I am sure there are various schools of thoughts on this and I wanted to know if there is anything like a majority opinion out there. 

 I am not a huge roasting fanatic (be it chicken or turkey).  I prefer skinless poultry in general but if I do have a roasted peice once in a while I like the skin to be crispy and hence my question.


----------



## Alix (Nov 22, 2004)

OK, I roast breast down for the better part of the time in the oven, then just at the end I flip it and roast at 450 for about 1/2 hour. Works for me. My kids fight over the crispy skin.


----------



## Otter (Nov 22, 2004)

Yakuta, if you want crispy skin, take the bird out of the wrapper, rinse it, and then air dry it overnight in the refrigerator. This is particularly good if you brine it first.  In terms of roasting I start breast down and flip the bird about half way through, same temperature throughout.


----------



## Audeo (Nov 22, 2004)

Otter said:
			
		

> Yakuta, if you want crispy skin, take the bird out of the wrapper, rinse it, and then air dry it overnight in the refrigerator.
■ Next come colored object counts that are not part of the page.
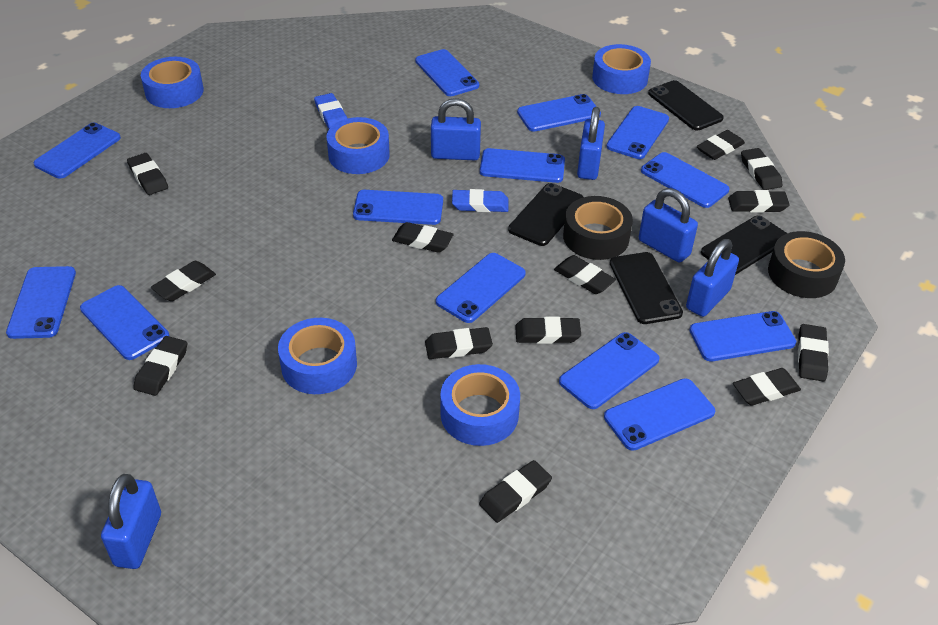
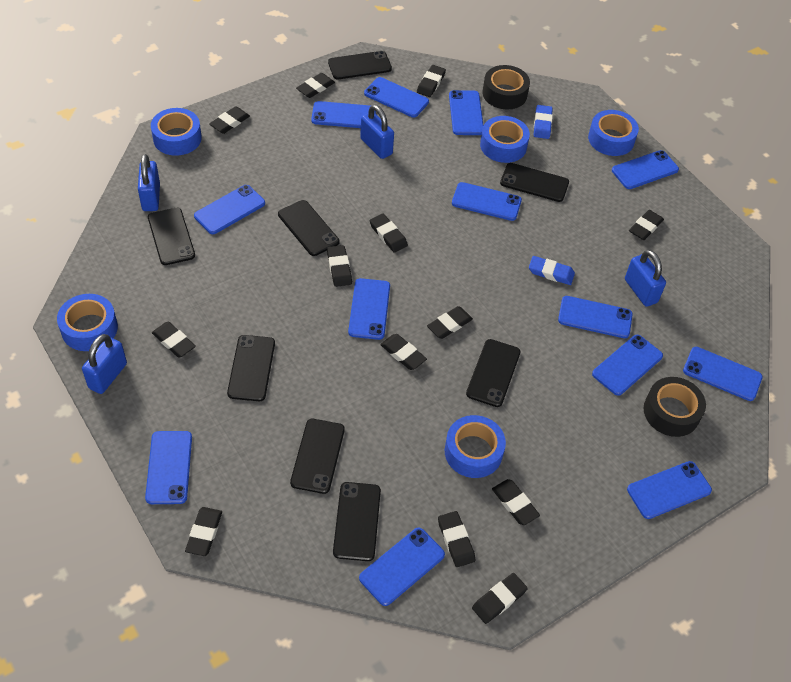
black phone: 4 -> 8
blue padlock: 5 -> 4

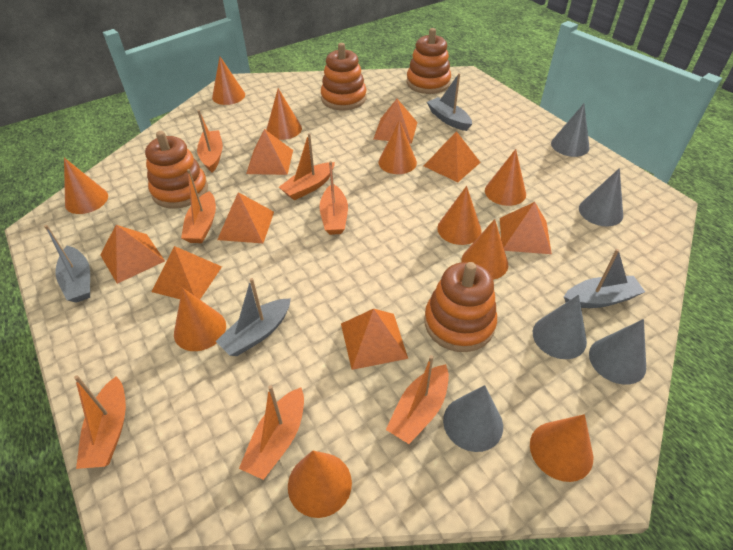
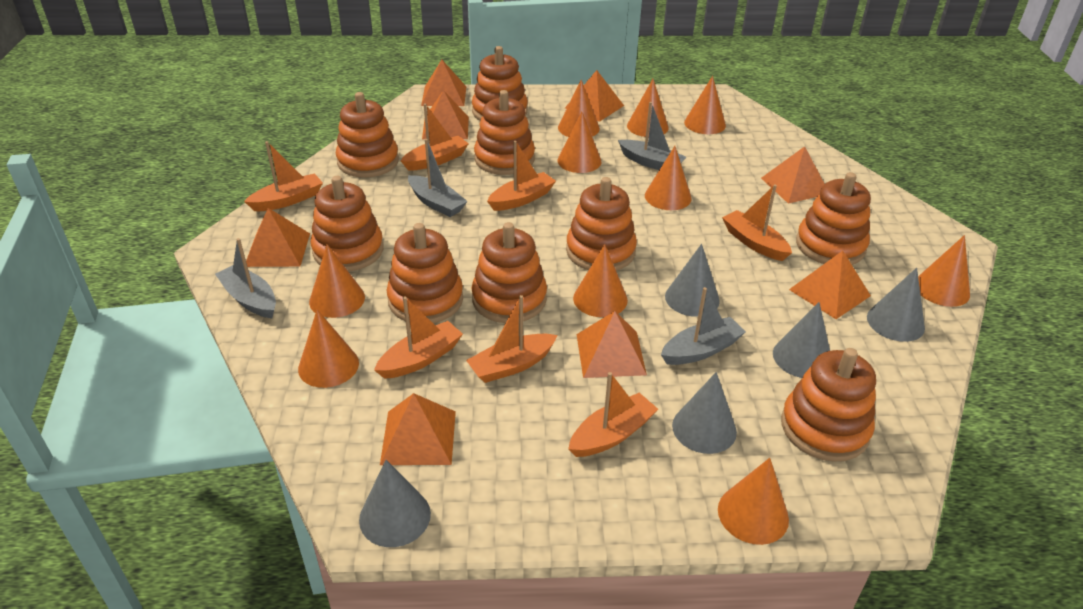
orange stacking toy: 4 -> 9

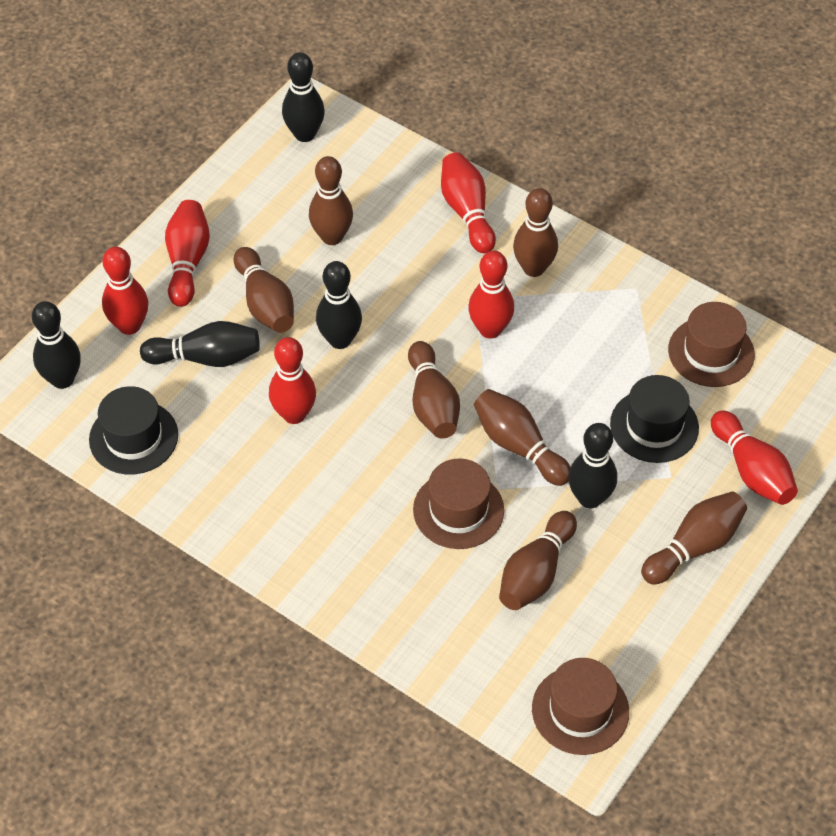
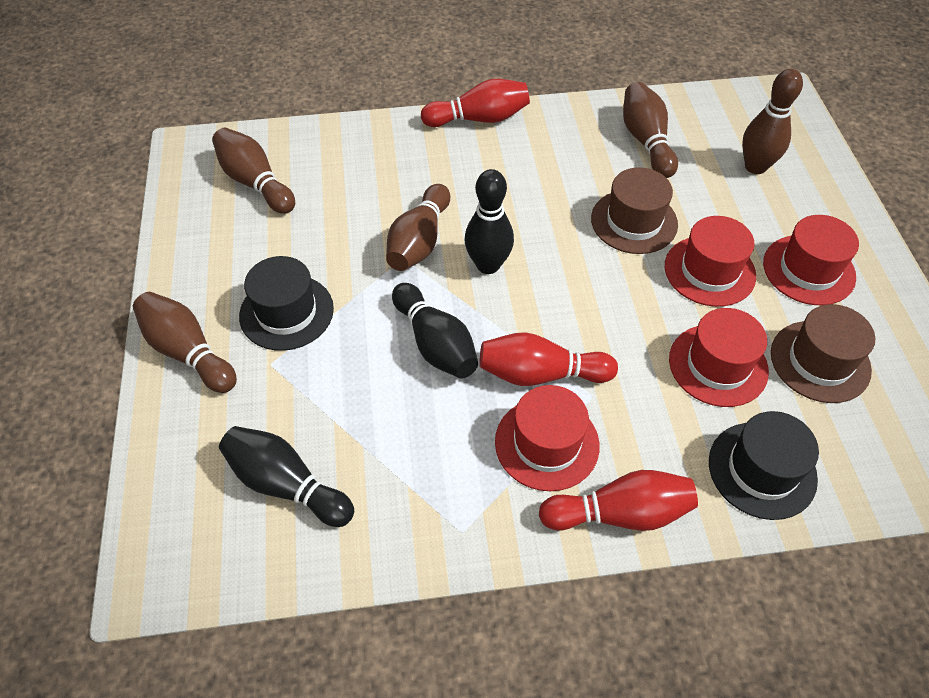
black bowling pin: 5 -> 3
brown bowling pin: 7 -> 5
brown hat: 3 -> 2
red bowling pin: 6 -> 3
red hat: 0 -> 4

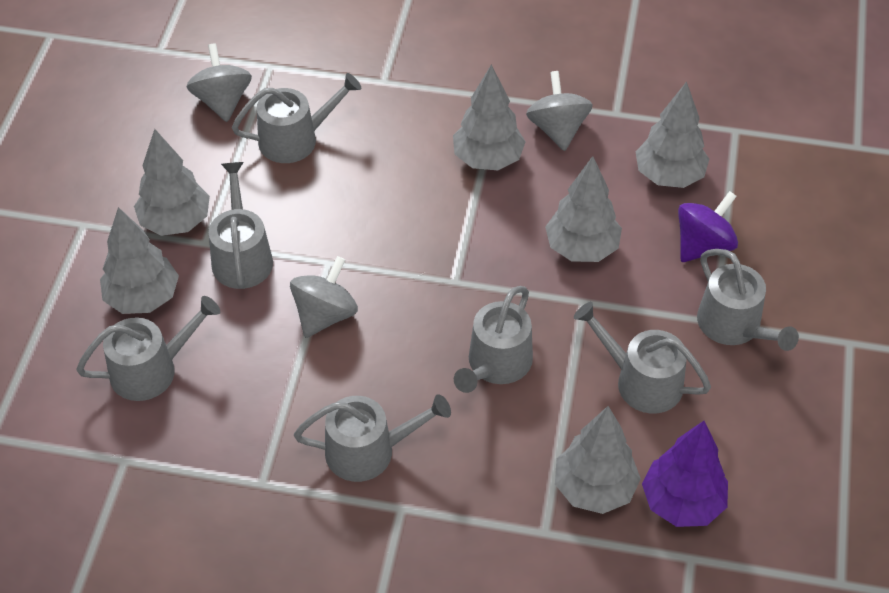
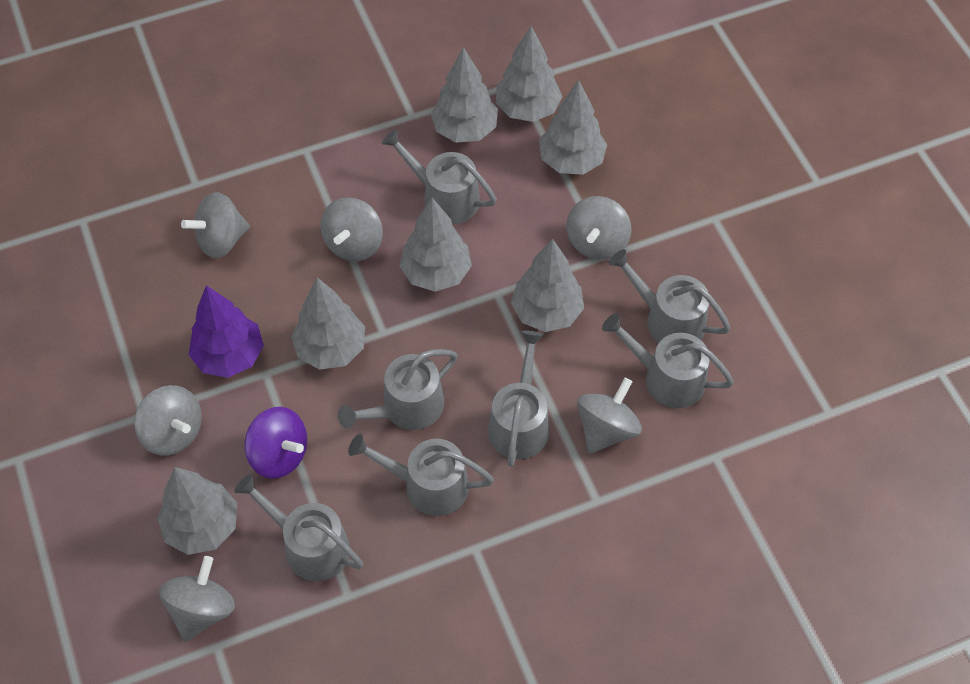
grey spinning top: 3 -> 6
grey tree: 6 -> 7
This is particularly good if you brine it first.  In terms of roasting I start breast down and flip the bird about half way through, same temperature throughout.



Not surprisingly, I would like to ditto Otter here.  Same thing exactly.  I cook mine at a constant 400 degrees (F).


----------



## Otter (Nov 22, 2004)

Like Audeo, I am also at a constant 400 degrees (America's Test Kitchen recommendation for birds up to 18 pounds).


----------



## Andy M. (Nov 22, 2004)

You're right when you say there are a lot of ways to roast a turkey.  It seems every TV chef has their version of how to make the perfect turkey.

I now use the Alton Brown method Yakuta referred to and have had excellent results.  I'll be using it again Thursday.

Of course, if you want nice crtispy skin, you should deep fry the turkey!


----------